____ INPUT
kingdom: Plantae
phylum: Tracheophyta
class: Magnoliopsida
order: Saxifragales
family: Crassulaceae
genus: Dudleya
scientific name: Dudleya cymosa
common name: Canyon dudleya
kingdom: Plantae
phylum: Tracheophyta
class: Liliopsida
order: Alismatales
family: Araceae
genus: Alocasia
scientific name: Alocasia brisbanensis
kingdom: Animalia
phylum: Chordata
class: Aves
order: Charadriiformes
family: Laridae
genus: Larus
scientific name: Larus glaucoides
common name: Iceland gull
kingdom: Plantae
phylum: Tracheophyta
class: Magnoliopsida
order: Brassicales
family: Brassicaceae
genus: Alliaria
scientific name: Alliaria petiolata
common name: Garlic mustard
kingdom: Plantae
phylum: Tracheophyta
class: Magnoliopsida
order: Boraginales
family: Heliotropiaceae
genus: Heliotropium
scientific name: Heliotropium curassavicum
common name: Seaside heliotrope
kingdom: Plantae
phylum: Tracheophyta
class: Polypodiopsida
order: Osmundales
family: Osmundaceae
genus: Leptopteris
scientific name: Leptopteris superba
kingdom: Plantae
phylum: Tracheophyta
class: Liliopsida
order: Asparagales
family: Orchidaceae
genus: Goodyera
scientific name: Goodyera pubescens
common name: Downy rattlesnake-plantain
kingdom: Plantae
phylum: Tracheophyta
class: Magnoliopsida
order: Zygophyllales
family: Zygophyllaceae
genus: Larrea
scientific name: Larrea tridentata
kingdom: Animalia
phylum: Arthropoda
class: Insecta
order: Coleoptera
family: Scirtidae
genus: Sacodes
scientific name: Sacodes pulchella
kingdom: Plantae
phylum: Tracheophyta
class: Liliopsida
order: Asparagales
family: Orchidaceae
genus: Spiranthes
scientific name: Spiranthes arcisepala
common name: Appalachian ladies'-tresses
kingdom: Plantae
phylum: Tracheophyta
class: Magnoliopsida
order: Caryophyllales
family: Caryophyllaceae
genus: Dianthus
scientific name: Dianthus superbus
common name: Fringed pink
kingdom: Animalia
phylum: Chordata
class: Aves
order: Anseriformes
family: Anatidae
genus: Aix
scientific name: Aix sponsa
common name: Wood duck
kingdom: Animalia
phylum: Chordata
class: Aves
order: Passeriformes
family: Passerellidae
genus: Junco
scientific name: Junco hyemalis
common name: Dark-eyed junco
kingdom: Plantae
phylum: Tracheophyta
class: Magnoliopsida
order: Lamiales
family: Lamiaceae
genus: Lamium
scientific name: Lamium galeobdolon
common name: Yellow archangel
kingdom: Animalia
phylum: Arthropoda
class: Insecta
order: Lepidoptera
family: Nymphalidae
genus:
________
> **TASK DETAILS**
Can you rewrite every line of the entries above as a Markdown table with the columns "Row" and "Line," numbering the rows and leaving out any blank lines?

> **WORKED SOLUTION**
| Row | Line |
|---|---|
| 1 | kingdom: Plantae |
| 2 | phylum: Tracheophyta |
| 3 | class: Magnoliopsida |
| 4 | order: Saxifragales |
| 5 | family: Crassulaceae |
| 6 | genus: Dudleya |
| 7 | scientific name: Dudleya cymosa |
| 8 | common name: Canyon dudleya |
| 9 | kingdom: Plantae |
| 10 | phylum: Tracheophyta |
| 11 | class: Liliopsida |
| 12 | order: Alismatales |
| 13 | family: Araceae |
| 14 | genus: Alocasia |
| 15 | scientific name: Alocasia brisbanensis |
| 16 | kingdom: Animalia |
| 17 | phylum: Chordata |
| 18 | class: Aves |
| 19 | order: Charadriiformes |
| 20 | family: Laridae |
| 21 | genus: Larus |
| 22 | scientific name: Larus glaucoides |
| 23 | common name: Iceland gull |
| 24 | kingdom: Plantae |
| 25 | phylum: Tracheophyta |
| 26 | class: Magnoliopsida |
| 27 | order: Brassicales |
| 28 | family: Brassicaceae |
| 29 | genus: Alliaria |
| 30 | scientific name: Alliaria petiolata |
| 31 | common name: Garlic mustard |
| 32 | kingdom: Plantae |
| 33 | phylum: Tracheophyta |
| 34 | class: Magnoliopsida |
| 35 | order: Boraginales |
| 36 | family: Heliotropiaceae |
| 37 | genus: Heliotropium |
| 38 | scientific name: Heliotropium curassavicum |
| 39 | common name: Seaside heliotrope |
| 40 | kingdom: Plantae |
| 41 | phylum: Tracheophyta |
| 42 | class: Polypodiopsida |
| 43 | order: Osmundales |
| 44 | family: Osmundaceae |
| 45 | genus: Leptopteris |
| 46 | scientific name: Leptopteris superba |
| 47 | kingdom: Plantae |
| 48 | phylum: Tracheophyta |
| 49 | class: Liliopsida |
| 50 | order: Asparagales |
| 51 | family: Orchidaceae |
| 52 | genus: Goodyera |
| 53 | scientific name: Goodyera pubescens |
| 54 | common name: Downy rattlesnake-plantain |
| 55 | kingdom: Plantae |
| 56 | phylum: Tracheophyta |
| 57 | class: Magnoliopsida |
| 58 | order: Zygophyllales |
| 59 | family: Zygophyllaceae |
| 60 | genus: Larrea |
| 61 | scientific name: Larrea tridentata |
| 62 | kingdom: Animalia |
| 63 | phylum: Arthropoda |
| 64 | class: Insecta |
| 65 | order: Coleoptera |
| 66 | family: Scirtidae |
| 67 | genus: Sacodes |
| 68 | scientific name: Sacodes pulchella |
| 69 | kingdom: Plantae |
| 70 | phylum: Tracheophyta |
| 71 | class: Liliopsida |
| 72 | order: Asparagales |
| 73 | family: Orchidaceae |
| 74 | genus: Spiranthes |
| 75 | scientific name: Spiranthes arcisepala |
| 76 | common name: Appalachian ladies'-tresses |
| 77 | kingdom: Plantae |
| 78 | phylum: Tracheophyta |
| 79 | class: Magnoliopsida |
| 80 | order: Caryophyllales |
| 81 | family: Caryophyllaceae |
| 82 | genus: Dianthus |
| 83 | scientific name: Dianthus superbus |
| 84 | common name: Fringed pink |
| 85 | kingdom: Animalia |
| 86 | phylum: Chordata |
| 87 | class: Aves |
| 88 | order: Anseriformes |
| 89 | family: Anatidae |
| 90 | genus: Aix |
| 91 | scientific name: Aix sponsa |
| 92 | common name: Wood duck |
| 93 | kingdom: Animalia |
| 94 | phylum: Chordata |
| 95 | class: Aves |
| 96 | order: Passeriformes |
| 97 | family: Passerellidae |
| 98 | genus: Junco |
| 99 | scientific name: Junco hyemalis |
| 100 | common name: Dark-eyed junco |
| 101 | kingdom: Plantae |
| 102 | phylum: Tracheophyta |
| 103 | class: Magnoliopsida |
| 104 | order: Lamiales |
| 105 | family: Lamiaceae |
| 106 | genus: Lamium |
| 107 | scientific name: Lamium galeobdolon |
| 108 | common name: Yellow archangel |
| 109 | kingdom: Animalia |
| 110 | phylum: Arthropoda |
| 111 | class: Insecta |
| 112 | order: Lepidoptera |
| 113 | family: Nymphalidae |
| 114 | genus: |